With over 400,000 elderly and disabled people living in care homes across the UK, local authorities play a vital role in funding places for residents unable to pay full fees themselves. Care home funding represents one of the largest expenses for adult social care budgets. Local authorities use various methods to fund or supplement the costs based on stringent assessment criteria.

Assessing Eligibility for Funded Care Local authorities have a legal duty to arrange care for eligible residents if they have assets below £23,250. First, a needs assessment determines if a care home is appropriate based on physical, mental and medical needs. Financial assessments are then used to evaluate if the resident qualifies for local authority support. Income from pensions and most benefits is excluded, but savings and property values are considered except for the home residence if a partner still lives there. These assessments decide what level of funding, if any, will be provided.

Fully Funded Residential Care If a resident has assets below £14,250, the local authority must fully fund a standard care home to meet the individual's assessed needs. This means the authority covers the entire weekly fee for the duration of their stay. Food, utilities, accommodation, personal care and nursing are included, but extras like hairdressing are not covered. The eligible care home is usually selected from the framework of contracted providers, subject to availability.

Shared Funding Arrangements If capital assets are between £14,250 - £23,250, the resident will qualify for part-funding. Here, the local authority contributes a portion of the fees based on what the individual can afford to pay from their income and capital. This is known as a "top-up" arrangement. Third parties, like relatives, often help bridge the gap too. The residents must cover the remainder themselves from pensions, benefits or savings. Reviews adjust funding levels if financial circumstances change.

Short-Term & Emergency Funding Short-term, temporary funding may be granted to allow hospital discharge to a care home for recovery or assessment. This is usually for up to 12 weeks, maximum. In emergencies like illness, local authorities can also fund short-term placements of up to 8 weeks to avoid hospitalisation. Applications must provide evidence why existing home arrangements cannot meet urgent needs. Strict eligibility and time limits apply.

Personal Budgets and Direct Payments Instead of directly commissioning care, some local authorities allocate eligible individuals a personal budget to arrange their own care. The person receives direct payments equal to their budget amount to pay providers themselves. This allows more choice over care settings that meet cultural or religious needs, for example. Strict rules govern what payments cover and monitoring ensures accountability.

Third-Party Top-Ups If someone chooses a more expensive care home than the local authority would usually fund for their needs, the additional fees are called a third-party top-up.

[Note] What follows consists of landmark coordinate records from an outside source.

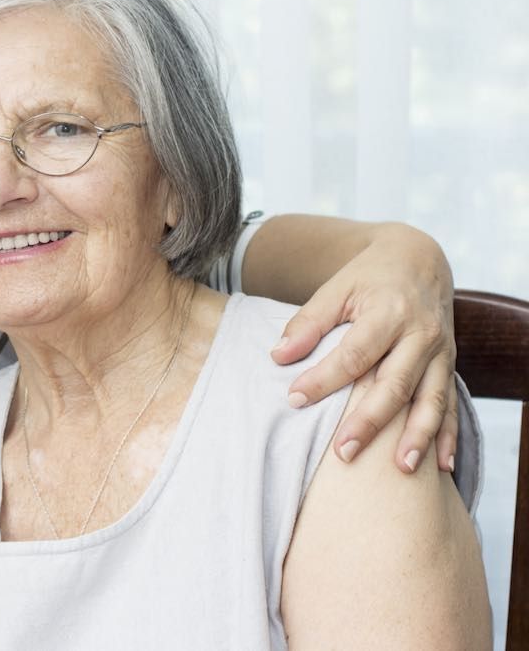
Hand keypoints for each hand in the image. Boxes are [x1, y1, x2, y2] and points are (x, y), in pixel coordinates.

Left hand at [270, 223, 456, 473]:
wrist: (419, 259)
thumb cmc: (369, 277)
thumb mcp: (336, 288)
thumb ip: (309, 322)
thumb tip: (278, 356)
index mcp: (389, 312)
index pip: (355, 353)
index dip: (324, 379)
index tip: (294, 399)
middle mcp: (420, 334)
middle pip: (395, 383)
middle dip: (371, 421)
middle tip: (343, 453)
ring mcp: (440, 352)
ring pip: (431, 399)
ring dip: (417, 436)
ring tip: (400, 469)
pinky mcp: (448, 365)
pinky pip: (450, 404)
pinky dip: (447, 435)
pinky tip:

This is paid privately by the individual, family or charity. Local authorities must ensure third parties understand they will need to cover the top-up fees long-term and sign an agreement accordingly. Top-ups enable the choice of preferred, more costly care settings.

Ongoing Fee Negotiations Local authorities negotiate contractual rates with independent care homes to agree on annual fee increases for state-funded residents. Rates are set based on benchmarks of local care costs. However, if homes undergo existential crises from underfunding, authorities must increase rates to sustainable levels, ensuring market stability. This delicate balance affects funding levels and care availability.

Supporting Working-Age Adults While most funding is for older people, working-age adults with eligible needs can receive financial assistance for residential care, such as those with severe disabilities. Assessments take employment status and the ability to self-fund into account. Support aims to maximise independence where feasible.

Challenges & Shortfalls With demand rising but budgets tightening, local authorities make difficult decisions on allocating finite resources. Tighter eligibility criteria mean some borderline cases fall through the cracks. Families often end up privately funding care once assets deplete to avoid authority funding delays. Pressures on social care funding across the UK continues to mount.

In summary, needs and means testing determine if individuals qualify for fully or partially council-funded care home places. Strict eligibility criteria apply, but support aims to ensure the affordability of appropriate accommodation. However, limited budgets strain the system as costs and demand rise. Sustainable funding solutions remain a major issue.